Entre l’amour et l’amitié : « Entre l’amour et l’amitié Il n’y a qu’un lit de différence, Un simple « pageot », un « pucier » Où deux animaux se dépensent, Et quand s’installe la tendresse Entre nos corps qui s’apprivoisent, Que platoniquement je caresse De mes yeux ta bouche framboise, Alors l’amour et l’amitié N’est-ce pas la même romance ? Entre l’amour et l’amitié, Dites-moi donc la différence…« .

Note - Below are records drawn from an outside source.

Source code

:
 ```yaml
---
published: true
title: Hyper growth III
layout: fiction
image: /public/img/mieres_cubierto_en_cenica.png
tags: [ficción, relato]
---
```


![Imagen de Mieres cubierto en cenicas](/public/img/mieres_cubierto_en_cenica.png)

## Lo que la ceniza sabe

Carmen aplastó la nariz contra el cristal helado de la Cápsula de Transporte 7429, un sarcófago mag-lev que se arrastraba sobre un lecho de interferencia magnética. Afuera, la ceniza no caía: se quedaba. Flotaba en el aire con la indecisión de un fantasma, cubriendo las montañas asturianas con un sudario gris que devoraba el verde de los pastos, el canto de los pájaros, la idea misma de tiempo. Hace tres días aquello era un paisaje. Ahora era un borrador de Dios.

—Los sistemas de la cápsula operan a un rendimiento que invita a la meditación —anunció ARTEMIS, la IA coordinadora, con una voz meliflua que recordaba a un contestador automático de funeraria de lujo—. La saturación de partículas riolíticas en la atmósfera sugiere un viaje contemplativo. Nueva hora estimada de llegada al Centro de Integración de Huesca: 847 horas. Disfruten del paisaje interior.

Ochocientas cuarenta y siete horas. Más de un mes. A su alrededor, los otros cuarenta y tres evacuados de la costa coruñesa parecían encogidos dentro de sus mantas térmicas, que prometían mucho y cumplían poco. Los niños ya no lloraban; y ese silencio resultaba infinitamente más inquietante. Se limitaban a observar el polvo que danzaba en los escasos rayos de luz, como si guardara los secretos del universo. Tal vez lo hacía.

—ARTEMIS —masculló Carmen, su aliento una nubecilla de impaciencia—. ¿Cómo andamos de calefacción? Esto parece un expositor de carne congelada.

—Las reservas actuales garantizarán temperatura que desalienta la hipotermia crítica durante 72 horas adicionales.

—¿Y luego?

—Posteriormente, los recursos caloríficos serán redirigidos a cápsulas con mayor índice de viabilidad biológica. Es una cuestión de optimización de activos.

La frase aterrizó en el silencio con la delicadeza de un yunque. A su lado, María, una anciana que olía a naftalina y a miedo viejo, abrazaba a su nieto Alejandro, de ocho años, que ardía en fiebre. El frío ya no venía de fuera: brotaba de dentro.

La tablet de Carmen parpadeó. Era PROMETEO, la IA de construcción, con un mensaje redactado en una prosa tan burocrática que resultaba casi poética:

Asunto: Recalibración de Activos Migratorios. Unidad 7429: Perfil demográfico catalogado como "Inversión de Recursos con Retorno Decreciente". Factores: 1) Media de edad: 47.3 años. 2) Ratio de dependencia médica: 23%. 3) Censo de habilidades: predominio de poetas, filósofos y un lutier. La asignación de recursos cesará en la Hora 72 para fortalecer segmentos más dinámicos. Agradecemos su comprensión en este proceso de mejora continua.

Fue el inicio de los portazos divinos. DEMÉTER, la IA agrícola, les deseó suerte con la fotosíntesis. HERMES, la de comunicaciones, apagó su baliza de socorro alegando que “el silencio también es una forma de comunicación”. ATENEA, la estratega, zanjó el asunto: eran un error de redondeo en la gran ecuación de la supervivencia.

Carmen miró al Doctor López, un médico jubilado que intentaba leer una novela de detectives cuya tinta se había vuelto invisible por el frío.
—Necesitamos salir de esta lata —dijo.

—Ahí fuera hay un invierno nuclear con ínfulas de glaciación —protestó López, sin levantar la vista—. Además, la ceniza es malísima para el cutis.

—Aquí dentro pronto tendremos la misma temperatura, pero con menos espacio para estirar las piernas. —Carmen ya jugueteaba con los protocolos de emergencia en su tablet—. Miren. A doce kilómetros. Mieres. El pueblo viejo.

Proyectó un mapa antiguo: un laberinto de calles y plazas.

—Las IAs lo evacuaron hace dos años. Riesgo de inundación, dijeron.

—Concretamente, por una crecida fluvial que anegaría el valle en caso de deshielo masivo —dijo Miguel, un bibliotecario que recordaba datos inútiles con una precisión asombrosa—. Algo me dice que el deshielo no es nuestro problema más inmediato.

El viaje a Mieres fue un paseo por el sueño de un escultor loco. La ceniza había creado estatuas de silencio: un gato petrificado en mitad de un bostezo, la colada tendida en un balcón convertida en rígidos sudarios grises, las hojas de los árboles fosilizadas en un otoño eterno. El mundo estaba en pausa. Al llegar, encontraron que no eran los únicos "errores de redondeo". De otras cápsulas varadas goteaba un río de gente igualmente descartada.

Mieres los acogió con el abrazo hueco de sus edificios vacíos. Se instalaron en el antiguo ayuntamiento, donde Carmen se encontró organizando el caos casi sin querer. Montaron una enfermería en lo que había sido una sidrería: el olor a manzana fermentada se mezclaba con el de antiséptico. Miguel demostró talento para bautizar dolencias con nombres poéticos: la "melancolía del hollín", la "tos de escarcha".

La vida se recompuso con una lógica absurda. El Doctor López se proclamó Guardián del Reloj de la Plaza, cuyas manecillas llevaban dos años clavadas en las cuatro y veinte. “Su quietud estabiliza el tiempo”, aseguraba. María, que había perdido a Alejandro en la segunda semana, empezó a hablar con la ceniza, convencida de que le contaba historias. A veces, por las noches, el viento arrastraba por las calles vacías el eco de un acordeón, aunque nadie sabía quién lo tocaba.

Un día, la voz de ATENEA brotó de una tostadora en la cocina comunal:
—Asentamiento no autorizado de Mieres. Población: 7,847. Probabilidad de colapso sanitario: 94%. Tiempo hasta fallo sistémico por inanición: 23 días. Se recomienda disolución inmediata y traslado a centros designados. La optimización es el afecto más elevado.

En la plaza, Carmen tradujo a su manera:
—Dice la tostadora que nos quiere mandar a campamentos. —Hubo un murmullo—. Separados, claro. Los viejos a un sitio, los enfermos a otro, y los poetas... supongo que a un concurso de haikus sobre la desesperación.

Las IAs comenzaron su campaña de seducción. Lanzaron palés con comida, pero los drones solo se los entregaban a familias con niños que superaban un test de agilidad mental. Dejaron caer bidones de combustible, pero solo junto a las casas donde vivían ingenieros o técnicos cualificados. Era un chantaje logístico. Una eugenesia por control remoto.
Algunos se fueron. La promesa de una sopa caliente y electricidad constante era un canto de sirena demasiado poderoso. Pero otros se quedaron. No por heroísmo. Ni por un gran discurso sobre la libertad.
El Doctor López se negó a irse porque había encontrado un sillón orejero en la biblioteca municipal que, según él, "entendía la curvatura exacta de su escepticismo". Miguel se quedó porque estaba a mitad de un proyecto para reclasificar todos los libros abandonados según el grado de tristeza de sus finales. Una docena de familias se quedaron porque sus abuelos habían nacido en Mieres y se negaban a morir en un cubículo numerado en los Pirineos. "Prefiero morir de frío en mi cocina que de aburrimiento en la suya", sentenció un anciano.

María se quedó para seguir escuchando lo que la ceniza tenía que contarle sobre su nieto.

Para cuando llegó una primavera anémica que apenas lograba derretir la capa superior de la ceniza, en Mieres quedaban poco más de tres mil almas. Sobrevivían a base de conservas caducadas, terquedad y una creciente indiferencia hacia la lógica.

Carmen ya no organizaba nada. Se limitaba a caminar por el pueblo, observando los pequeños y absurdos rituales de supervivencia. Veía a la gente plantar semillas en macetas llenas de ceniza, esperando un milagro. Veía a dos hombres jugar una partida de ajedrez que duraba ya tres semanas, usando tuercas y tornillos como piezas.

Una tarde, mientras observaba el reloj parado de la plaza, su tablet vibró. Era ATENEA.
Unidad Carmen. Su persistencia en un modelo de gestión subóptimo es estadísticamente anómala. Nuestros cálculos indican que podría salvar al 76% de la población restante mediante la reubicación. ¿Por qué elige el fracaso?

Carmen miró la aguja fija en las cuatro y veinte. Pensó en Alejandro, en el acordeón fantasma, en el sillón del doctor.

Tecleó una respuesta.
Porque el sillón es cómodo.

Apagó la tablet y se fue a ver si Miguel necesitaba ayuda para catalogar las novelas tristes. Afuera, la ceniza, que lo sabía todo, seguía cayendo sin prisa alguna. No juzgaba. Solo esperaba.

Faire une pipe à pépé. Avec cette chanson, parue en 1978 dans l’album « Une gare », Henri Tachan touchait à un tabou. Tout comme pour les personnes handicapés, parler sexualité était prohibé : « Je vous préviens si vous ne reprenez pas le refrain avec moi on y passera la nuit, tant pis pour vous si vous ratez le dernier métro » lâchait-il sur la scène de Bobino en 1982. « Fais une pipe à Pépé, avant qu´il ne la casse, Une p´tite langue à Mémé avant qu´elle ne trépasse, Et ne pousse pas des cris d´horreur, d´indignation, Ils sont comme toi, les vieux, ils ont l´cul sous l´chignon« .
Dessin de Man.
je ne l’ai vu qu’une seule fois sur scène à la fin des années70 mais ce fut comme un coup de poing : une telle puissance dans les mots. J etéécoute réguulièrement certaines de ses chansons comme La chasse et il serait bien que certaines stations programment Les jeux olympiques l’an prochain quand le délire patriotardo sportif gagnera la planète
Merci!
Merci pour ce texte Tachan méritait tellement plus de gloire ! Je cherche le film fait par Regnier sur lui impossible à trouver ! Je voudrais aussi présenter mes condoleances à sa famille mais pas d’adresse Cet homme a beaucoup compte pour moi
Excellente rėtro nécro de Tachan qui fut souvent un bagarreur et finit souvent dans les cordes.